═══ Data listing
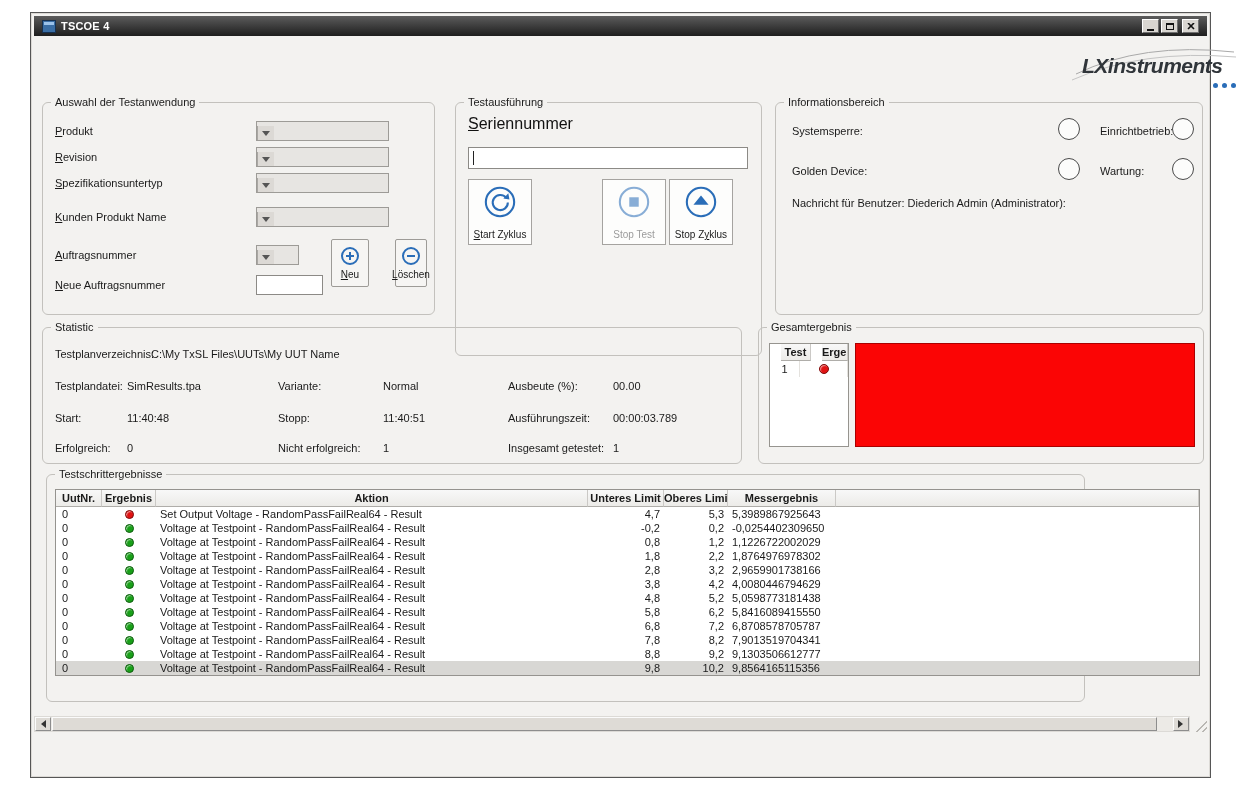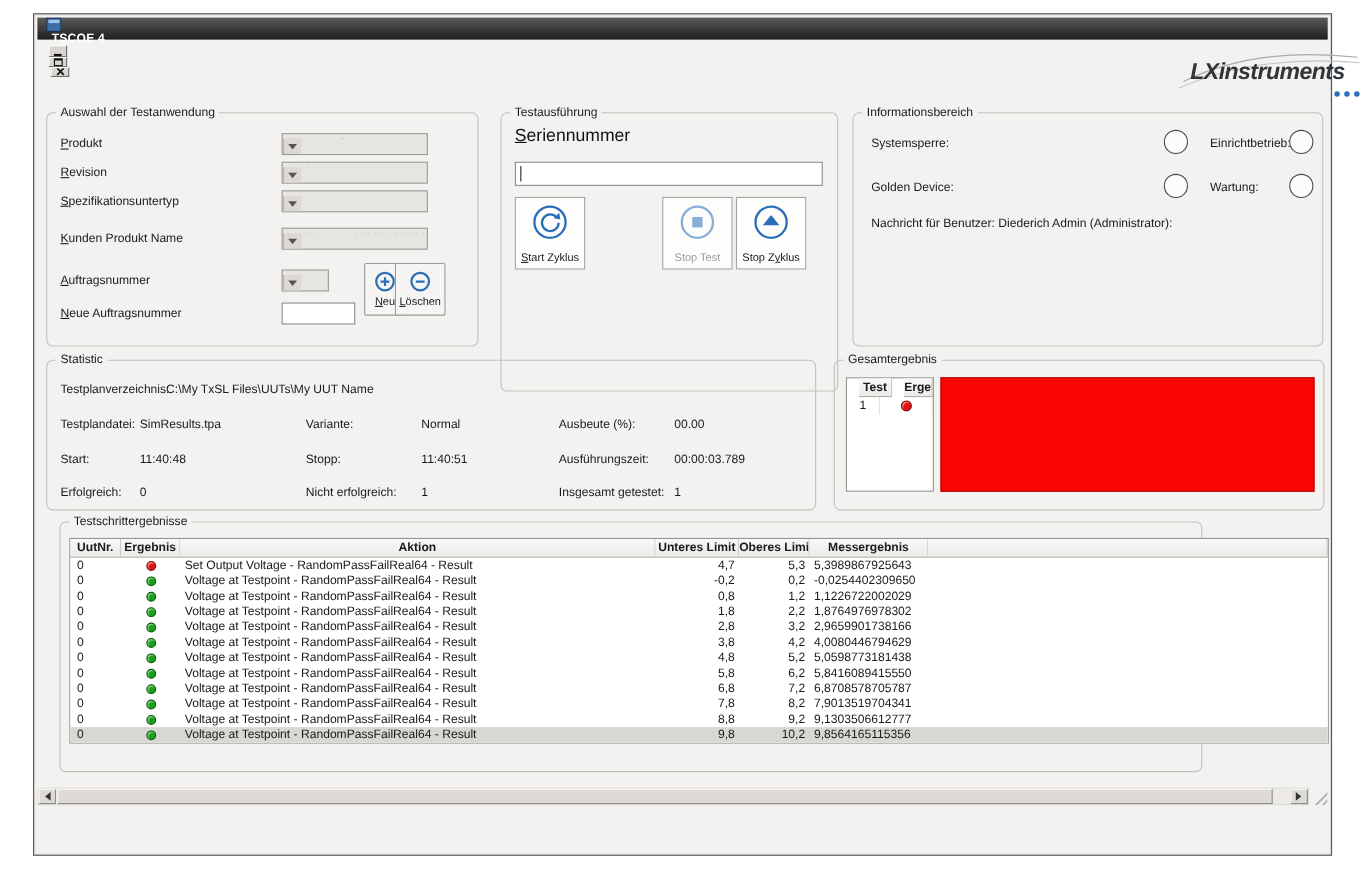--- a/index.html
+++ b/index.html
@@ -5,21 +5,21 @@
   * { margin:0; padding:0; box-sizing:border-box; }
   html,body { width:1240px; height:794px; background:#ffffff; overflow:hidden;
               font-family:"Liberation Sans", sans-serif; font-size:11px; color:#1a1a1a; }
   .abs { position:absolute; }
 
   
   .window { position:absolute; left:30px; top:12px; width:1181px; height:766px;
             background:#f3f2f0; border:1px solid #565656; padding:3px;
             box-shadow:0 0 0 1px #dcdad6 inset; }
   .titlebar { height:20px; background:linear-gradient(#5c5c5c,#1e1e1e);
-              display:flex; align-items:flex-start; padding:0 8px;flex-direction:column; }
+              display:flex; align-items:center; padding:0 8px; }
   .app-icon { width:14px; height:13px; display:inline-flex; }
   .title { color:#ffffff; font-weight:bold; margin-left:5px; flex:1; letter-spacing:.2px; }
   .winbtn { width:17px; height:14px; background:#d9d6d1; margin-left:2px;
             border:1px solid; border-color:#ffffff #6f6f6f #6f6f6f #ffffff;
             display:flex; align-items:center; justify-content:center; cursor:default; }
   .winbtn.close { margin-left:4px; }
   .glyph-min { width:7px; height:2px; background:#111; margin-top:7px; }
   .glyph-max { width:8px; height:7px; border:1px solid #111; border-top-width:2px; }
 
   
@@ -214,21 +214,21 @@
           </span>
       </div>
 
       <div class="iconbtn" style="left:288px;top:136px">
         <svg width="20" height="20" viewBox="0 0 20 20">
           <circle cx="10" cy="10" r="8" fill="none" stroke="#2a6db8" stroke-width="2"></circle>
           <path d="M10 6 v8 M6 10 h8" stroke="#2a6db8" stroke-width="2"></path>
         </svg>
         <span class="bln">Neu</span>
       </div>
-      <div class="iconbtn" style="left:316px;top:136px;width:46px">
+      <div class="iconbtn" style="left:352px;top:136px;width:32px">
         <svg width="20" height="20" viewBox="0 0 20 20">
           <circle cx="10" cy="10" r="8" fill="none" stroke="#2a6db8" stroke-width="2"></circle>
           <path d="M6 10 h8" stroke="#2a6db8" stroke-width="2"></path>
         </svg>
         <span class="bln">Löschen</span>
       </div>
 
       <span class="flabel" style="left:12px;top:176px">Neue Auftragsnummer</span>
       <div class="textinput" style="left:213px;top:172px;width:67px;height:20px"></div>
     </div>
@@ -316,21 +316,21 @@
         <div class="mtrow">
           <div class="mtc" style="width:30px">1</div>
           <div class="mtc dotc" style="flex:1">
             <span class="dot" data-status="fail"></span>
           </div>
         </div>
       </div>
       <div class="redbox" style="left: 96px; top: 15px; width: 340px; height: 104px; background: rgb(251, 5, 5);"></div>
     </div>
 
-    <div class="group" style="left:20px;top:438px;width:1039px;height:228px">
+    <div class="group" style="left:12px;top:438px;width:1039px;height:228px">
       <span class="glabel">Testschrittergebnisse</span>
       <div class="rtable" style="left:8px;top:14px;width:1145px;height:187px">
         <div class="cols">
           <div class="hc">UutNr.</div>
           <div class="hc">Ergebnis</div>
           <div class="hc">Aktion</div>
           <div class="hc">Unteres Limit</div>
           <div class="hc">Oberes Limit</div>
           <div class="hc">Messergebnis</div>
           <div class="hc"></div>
══════
What you should do: Looking at the records above, say how many of their lines include the word "iconbtn", with no other words.

Solved exercise: 3